- Source document -
PART 4 WITNESSES' EVIDENCE
43. This part of the
Report summarises the evidence of the witnesses on the major issues
which arose during the enquiry. Our witnesses included representatives
of the governments of the major net contributor to the EU15 (Germany);
and one large country, Poland, and one small, Estonia, from the
applicants, both of which were among the countries suggested to
be in the "the first wave" (see paragraph 27) above.
We are well aware of the diversity of the CEEC10 and we do not
generalise from evidence particular to one of them.
WILL MEMBER STATES PAY FOR ENLARGEMENT?
44. Community funds
for enlargement could be generated in three ways. First, they
could come from economic growth increasing the amount raised by
the 1.27 per cent ceiling of EU GNP for the Community's own resources.
Second, they could come from raising that ceiling in percentage
terms. Third, they could come from savings made by reform of Community
policies, particularly the Common Agricultural Policy and the
policies for economic and social cohesion. The scope provided
by each of these sources of Community funding for enlargement
is considered in turn.
45. Agenda 2000
estimates the growth rates of the EU15 as 2.5 per cent a year
and of the CEEC10 as 4 per cent a year over the period 2000-2006.

- Data shown -
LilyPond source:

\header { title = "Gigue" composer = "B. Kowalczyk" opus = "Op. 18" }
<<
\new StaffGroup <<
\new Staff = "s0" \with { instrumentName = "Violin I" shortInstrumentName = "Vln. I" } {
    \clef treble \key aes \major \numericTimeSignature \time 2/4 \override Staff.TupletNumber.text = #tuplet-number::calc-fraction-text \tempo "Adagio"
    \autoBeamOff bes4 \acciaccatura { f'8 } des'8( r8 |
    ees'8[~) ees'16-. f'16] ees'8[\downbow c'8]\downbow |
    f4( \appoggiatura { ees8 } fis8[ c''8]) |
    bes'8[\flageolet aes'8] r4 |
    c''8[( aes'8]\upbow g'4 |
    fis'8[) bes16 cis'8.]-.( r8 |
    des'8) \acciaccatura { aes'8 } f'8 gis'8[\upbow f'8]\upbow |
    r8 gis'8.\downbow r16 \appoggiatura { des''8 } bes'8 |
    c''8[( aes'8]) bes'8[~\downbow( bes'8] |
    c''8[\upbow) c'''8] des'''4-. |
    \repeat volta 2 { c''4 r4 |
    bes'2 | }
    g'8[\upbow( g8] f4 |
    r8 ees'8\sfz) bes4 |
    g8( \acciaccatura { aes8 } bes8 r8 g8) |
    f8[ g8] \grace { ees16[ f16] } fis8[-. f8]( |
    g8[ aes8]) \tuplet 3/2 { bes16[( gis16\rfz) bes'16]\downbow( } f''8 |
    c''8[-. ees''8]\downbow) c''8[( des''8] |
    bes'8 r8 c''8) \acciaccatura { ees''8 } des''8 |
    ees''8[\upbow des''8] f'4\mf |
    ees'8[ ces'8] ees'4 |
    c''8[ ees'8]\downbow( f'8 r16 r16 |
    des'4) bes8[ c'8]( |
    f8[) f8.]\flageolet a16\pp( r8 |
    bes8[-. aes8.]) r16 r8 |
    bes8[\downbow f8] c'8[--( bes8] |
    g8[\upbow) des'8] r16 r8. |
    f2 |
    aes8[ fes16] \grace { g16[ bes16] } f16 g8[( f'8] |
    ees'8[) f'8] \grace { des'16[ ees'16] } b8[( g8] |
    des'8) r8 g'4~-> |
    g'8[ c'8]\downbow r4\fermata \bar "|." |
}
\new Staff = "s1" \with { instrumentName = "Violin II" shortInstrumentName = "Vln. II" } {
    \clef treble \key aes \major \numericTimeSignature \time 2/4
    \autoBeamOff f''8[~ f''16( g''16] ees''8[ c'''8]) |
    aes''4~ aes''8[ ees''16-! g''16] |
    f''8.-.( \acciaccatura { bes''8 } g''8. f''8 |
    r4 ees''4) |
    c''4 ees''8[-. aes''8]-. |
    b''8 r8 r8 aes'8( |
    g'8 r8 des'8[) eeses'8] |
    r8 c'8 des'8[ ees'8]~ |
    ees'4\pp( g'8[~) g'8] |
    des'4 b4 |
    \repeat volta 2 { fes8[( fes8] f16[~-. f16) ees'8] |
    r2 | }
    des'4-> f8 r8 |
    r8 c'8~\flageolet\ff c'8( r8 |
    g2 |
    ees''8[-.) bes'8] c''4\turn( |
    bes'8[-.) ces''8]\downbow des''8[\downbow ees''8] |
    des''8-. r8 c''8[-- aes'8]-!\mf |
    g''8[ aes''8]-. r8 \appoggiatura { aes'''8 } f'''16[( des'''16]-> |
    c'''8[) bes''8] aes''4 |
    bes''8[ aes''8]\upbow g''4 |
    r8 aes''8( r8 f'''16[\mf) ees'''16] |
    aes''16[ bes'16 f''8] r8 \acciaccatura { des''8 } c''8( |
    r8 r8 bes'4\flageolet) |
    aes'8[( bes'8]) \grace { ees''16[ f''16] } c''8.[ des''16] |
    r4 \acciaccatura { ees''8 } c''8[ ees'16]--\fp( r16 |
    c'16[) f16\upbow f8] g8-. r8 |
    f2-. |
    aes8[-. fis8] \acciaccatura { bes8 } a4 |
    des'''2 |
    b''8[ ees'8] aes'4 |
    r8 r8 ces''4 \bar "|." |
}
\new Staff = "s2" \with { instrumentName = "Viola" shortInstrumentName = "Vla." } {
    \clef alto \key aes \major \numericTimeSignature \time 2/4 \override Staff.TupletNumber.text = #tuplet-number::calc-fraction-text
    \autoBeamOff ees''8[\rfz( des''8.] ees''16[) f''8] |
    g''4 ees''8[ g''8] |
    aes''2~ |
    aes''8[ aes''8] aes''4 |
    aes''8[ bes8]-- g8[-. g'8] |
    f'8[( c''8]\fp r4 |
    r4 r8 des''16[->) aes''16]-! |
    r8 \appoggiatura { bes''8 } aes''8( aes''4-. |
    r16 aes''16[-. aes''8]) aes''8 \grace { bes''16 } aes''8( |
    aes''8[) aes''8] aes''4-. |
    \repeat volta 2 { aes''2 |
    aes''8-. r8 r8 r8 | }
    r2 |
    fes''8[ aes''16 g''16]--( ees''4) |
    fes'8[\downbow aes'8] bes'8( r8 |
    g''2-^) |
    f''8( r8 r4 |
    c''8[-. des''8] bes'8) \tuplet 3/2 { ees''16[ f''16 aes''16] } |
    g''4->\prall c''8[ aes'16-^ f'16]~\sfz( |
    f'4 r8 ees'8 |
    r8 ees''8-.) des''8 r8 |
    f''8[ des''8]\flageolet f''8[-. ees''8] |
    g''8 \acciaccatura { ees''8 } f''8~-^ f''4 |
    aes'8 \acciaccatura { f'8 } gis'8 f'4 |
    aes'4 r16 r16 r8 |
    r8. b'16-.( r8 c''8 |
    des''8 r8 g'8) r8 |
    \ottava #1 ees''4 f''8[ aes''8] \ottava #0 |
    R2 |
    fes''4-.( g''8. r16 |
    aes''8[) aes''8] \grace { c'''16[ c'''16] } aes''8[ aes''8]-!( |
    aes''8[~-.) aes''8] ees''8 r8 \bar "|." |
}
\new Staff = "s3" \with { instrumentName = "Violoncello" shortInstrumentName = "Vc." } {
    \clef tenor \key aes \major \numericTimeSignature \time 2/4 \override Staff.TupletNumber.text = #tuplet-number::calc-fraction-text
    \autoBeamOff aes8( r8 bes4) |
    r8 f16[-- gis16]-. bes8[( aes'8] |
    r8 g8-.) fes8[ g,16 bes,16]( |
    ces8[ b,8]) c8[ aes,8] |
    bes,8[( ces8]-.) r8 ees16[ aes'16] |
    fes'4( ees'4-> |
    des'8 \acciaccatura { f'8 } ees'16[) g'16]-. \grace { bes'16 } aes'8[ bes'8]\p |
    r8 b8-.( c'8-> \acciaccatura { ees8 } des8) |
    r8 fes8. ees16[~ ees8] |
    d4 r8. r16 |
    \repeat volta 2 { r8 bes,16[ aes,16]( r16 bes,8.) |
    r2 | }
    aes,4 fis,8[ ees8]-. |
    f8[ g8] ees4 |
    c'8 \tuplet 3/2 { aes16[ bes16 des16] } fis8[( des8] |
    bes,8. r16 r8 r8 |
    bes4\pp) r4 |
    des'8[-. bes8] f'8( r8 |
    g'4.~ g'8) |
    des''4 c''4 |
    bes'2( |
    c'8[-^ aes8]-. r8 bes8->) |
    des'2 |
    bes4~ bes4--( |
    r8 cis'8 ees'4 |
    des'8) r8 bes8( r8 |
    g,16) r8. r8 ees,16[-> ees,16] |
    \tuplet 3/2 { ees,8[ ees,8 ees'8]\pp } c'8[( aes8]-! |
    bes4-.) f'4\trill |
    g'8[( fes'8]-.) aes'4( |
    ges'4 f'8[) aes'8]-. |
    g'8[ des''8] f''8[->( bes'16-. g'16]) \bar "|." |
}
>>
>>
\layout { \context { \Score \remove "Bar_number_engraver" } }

- Work instructions -
Extend the report on paying for EU enlargement past its last sentence. The records have no role here.

- Solved problem -
The Economic Secretary to the Treasury, Mrs Liddell thought that
the Commission's estimates for growth rates were "perhaps
overstated rather than understated" (Q 79). The Head of the
Polish Government's European Integration Office, Mrs Hübner,
pointed out that the Polish economy achieved a growth rate of
around six per cent in 1996; growth was expected to reach 5 per
cent in 1997 and to exceed 4 per cent for the years to come (Q
45). The Estonian government forecast growth in the domestic economy
of 5.5 per cent in 1997 and 5 per cent for 1998 (Q 99). The State
Secretary of the Federal German Foreign Office, Dr von Ploetz,
told us that the German "wise men" had forecast percentage
growth in their GNP of 2.4 for 1997 and 2.8 for 1998. He also
pointed to the expected positive effects of the growth of trade
and production links between Germany and Poland as well as of
the decisions to be taken in May 1998 on the membership of EMU
(Q 121). Commissioner Liikanen
reminded us that over the last ten years the Community had had
a growth rate of 2.4 per cent a year. So 2.5 per cent did not
seem "terribly optimistic". The growth rates of the
CEEC10 would have little impact on contributions to the Community
Budget until after 2006 (Q 165).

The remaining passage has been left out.